Authors' Affiliations: Departments of Medical Oncology, Clinical Chemistry, and Trials and Statistics, Erasmus University Medical Center, Erasmus MC Cancer Institute, Rotterdam, the Netherlands; Department of Pharmaceutical Sciences, St Jude Children's Research Hospital, Memphis, Tennessee; and Department of Pharmaceutical Biosciences, Uppsala University, Uppsala, Sweden.
Clin Cancer Res. 2013 Sep 15;19(18):5210-7. doi: 10.1158/1078-0432.CCR-13-0487. Epub 2013 Aug 5.
Paclitaxel is used in the treatment of solid tumors and displays high interindividual variation in exposure. Low paclitaxel clearance could lead to increased toxicity during treatment. We present a genetic prediction model identifying patients with low paclitaxel clearance, based on the drug-metabolizing enzyme and transporter (DMET)-platform, capable of detecting 1,936 genetic variants in 225 metabolizing enzyme and drug transporter genes.
In 270 paclitaxel-treated patients, unbound plasma concentrations were determined and pharmacokinetic parameters were estimated from a previously developed population pharmacokinetic model (NONMEM). Patients were divided into a training- and validation set. Genetic variants determined by the DMET platform were selected from the training set to be included in the prediction model when they were associated with low paclitaxel clearance (1 SD below mean clearance) and subsequently tested in the validation set.

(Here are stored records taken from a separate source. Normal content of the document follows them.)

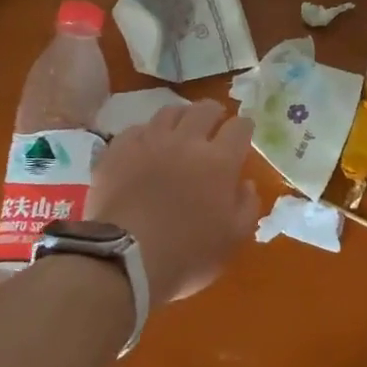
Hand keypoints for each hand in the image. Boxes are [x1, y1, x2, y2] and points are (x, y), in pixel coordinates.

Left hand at [87, 101, 258, 306]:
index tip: (244, 131)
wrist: (125, 257)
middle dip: (214, 112)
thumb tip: (246, 184)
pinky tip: (145, 144)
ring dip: (181, 116)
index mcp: (219, 161)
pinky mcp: (118, 150)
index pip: (239, 127)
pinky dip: (146, 133)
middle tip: (215, 121)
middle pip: (204, 110)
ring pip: (169, 112)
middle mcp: (186, 141)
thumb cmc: (187, 253)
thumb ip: (247, 206)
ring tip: (181, 126)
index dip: (244, 126)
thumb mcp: (233, 238)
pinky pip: (136, 129)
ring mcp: (149, 142)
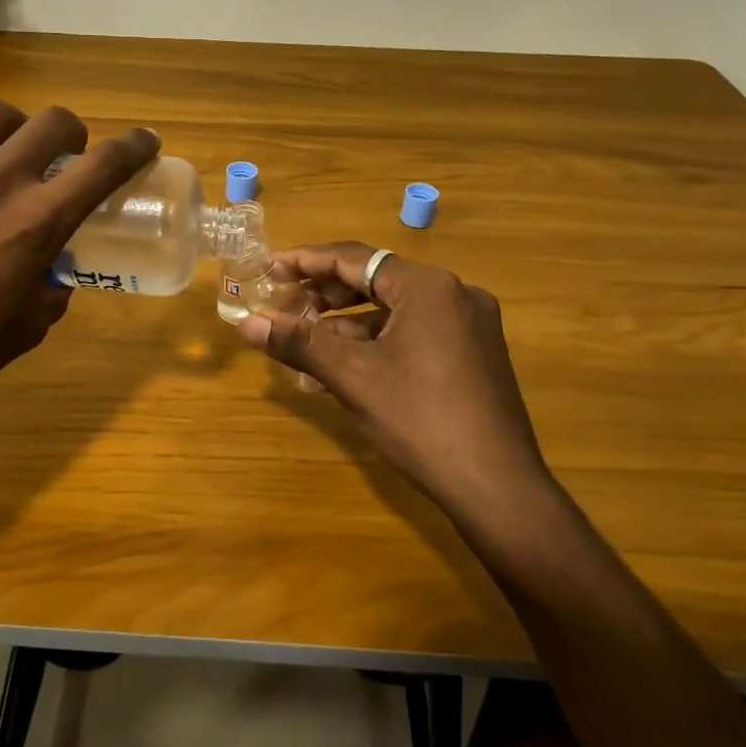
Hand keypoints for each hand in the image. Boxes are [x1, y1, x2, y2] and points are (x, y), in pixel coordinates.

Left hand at [0, 101, 158, 457]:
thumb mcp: (30, 325)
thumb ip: (52, 287)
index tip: (146, 141)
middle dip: (72, 133)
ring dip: (13, 130)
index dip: (134, 147)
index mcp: (36, 222)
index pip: (103, 165)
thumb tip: (53, 272)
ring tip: (4, 153)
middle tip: (65, 155)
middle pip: (52, 122)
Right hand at [239, 243, 552, 517]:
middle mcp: (455, 294)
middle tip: (284, 307)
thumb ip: (299, 343)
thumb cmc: (420, 421)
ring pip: (396, 309)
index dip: (306, 261)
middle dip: (326, 293)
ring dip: (348, 321)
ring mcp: (470, 325)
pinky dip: (378, 340)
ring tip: (306, 338)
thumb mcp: (353, 378)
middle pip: (376, 280)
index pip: (355, 258)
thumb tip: (247, 324)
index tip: (269, 268)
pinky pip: (416, 331)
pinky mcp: (475, 353)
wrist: (498, 488)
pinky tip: (346, 363)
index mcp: (428, 287)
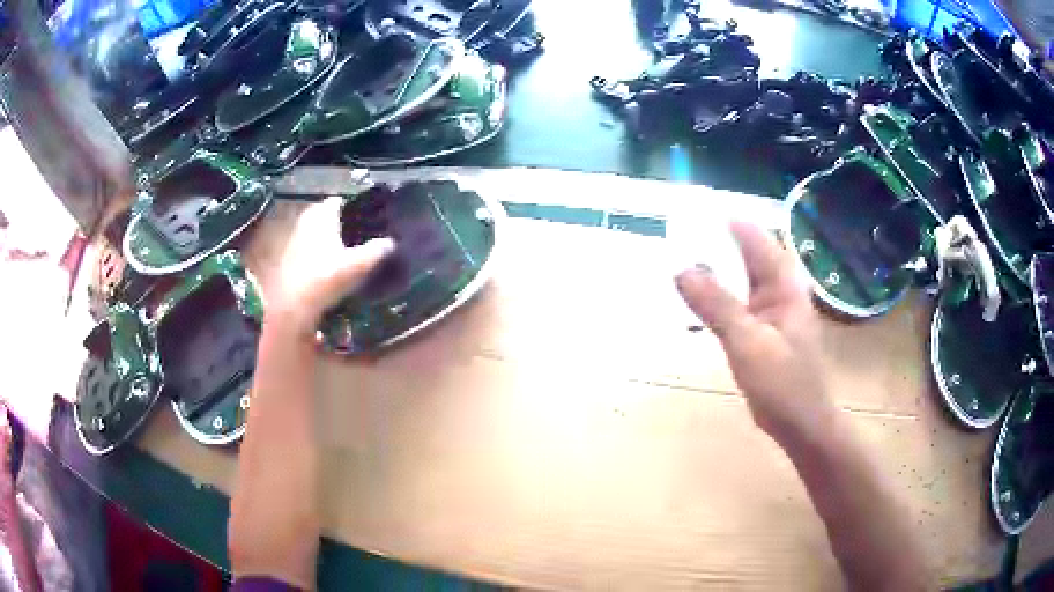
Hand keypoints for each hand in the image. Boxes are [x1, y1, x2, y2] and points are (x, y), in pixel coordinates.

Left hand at [268, 197, 393, 335]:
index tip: (371, 219)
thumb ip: (376, 251)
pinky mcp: (289, 258)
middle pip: (329, 216)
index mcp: (322, 214)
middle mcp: (306, 220)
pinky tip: (331, 269)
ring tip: (350, 254)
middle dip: (344, 224)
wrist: (292, 308)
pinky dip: (320, 254)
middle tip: (363, 237)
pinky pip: (309, 248)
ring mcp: (295, 239)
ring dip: (331, 240)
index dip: (356, 208)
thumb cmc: (325, 279)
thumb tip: (391, 242)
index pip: (341, 201)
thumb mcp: (358, 266)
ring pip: (318, 233)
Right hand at [675, 222, 834, 443]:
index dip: (724, 222)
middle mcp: (779, 290)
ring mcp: (771, 311)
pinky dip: (717, 296)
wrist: (800, 424)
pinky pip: (736, 303)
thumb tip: (681, 269)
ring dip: (714, 270)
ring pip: (739, 279)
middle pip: (745, 255)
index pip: (754, 238)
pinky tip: (695, 298)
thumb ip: (716, 305)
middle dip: (714, 243)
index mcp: (784, 284)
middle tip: (674, 233)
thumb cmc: (783, 383)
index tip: (690, 211)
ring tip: (677, 258)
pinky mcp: (761, 330)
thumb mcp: (747, 342)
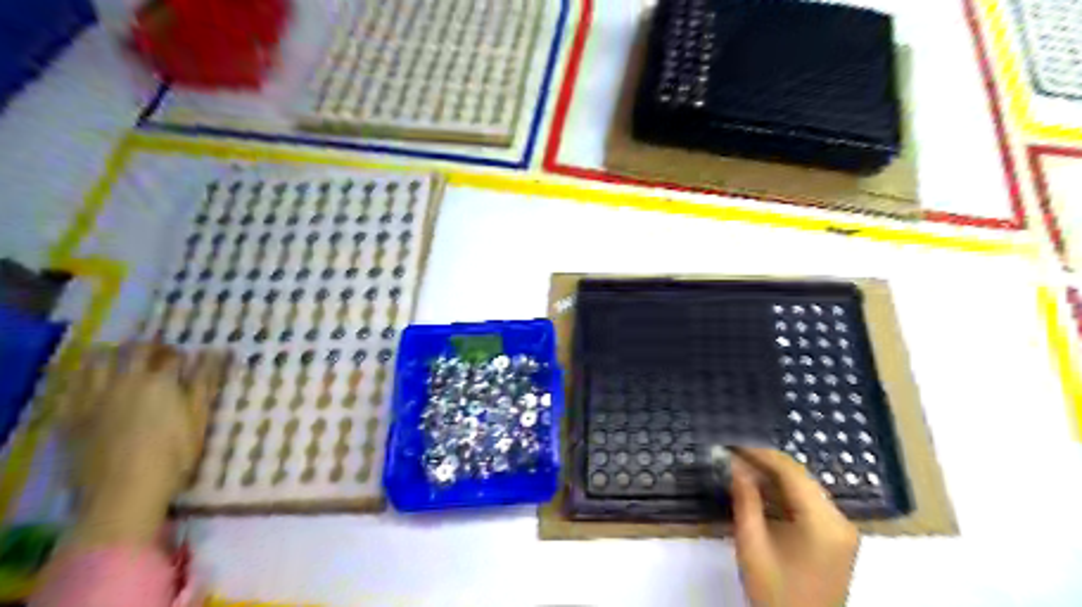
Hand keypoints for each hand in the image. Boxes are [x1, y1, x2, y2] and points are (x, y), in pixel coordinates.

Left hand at [57, 345, 228, 548]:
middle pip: (136, 351)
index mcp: (161, 382)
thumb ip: (206, 385)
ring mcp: (94, 398)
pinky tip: (94, 383)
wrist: (122, 493)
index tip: (189, 361)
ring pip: (99, 361)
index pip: (173, 356)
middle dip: (150, 348)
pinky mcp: (72, 416)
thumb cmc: (172, 457)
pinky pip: (73, 386)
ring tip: (125, 364)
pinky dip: (85, 377)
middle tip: (159, 356)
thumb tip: (219, 353)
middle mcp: (126, 382)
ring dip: (114, 356)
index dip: (182, 356)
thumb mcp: (199, 420)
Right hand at [730, 445, 858, 605]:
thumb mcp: (751, 544)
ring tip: (742, 468)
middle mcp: (840, 520)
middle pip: (801, 477)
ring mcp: (842, 530)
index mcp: (823, 522)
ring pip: (805, 488)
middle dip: (766, 463)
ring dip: (774, 477)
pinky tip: (761, 491)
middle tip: (733, 454)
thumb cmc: (774, 593)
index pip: (791, 472)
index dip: (760, 453)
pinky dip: (785, 494)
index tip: (732, 444)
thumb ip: (745, 500)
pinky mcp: (838, 538)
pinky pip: (809, 503)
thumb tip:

A genetic prediction model including 14 single-nucleotide polymorphisms (SNP) was developed on the training set. In the validation set, this model yielded a sensitivity of 95%, identifying most patients with low paclitaxel clearance correctly. The positive predictive value of the model was only 22%. The model remained associated with low clearance after multivariate analysis, correcting for age, gender, and hemoglobin levels at baseline (P = 0.02).
In this first large-sized application of the DMET-platform for paclitaxel, we identified a 14 SNP model with high sensitivity to identify patients with low paclitaxel clearance. However, due to the low positive predictive value we conclude that genetic variability encoded in the DMET-chip alone does not sufficiently explain paclitaxel clearance.
紫杉醇用于治疗实体瘤,其暴露量在个体间存在高度差异。紫杉醇清除率低可能导致治疗期间毒性增加。我们基于药物代谢酶和转运体(DMET)平台,提出了一种基因预测模型,能够检测 225 个代谢酶和药物转运体基因中的 1936 个遗传变异,从而识别低紫杉醇清除率的患者。
在 270 名接受紫杉醇治疗的患者中,测定了未结合的血浆浓度,并从先前开发的群体药代动力学模型(NONMEM)中估算了药代动力学参数。患者被分为训练集和验证集。DMET 平台确定的遗传变异在训练集中与低紫杉醇清除率(低于平均清除率 1 个标准差)相关时,被选择用于预测模型,并在验证集中进行测试。
在训练集上建立了一个包含 14 个单核苷酸多态性(SNP)的基因预测模型。在验证集中,该模型的敏感性为 95%,正确识别了大多数低紫杉醇清除率的患者。该模型的阳性预测值仅为 22%。在多元分析中,该模型仍与低清除率相关,校正了基线时的年龄、性别和血红蛋白水平(P=0.02)。
在 DMET 平台首次用于紫杉醇的大型应用中,我们确定了一个 14 SNP 模型,具有高敏感性来识别低紫杉醇清除率的患者。然而,由于阳性预测值较低,我们得出结论,DMET 芯片编码的遗传变异不能充分解释紫杉醇清除率。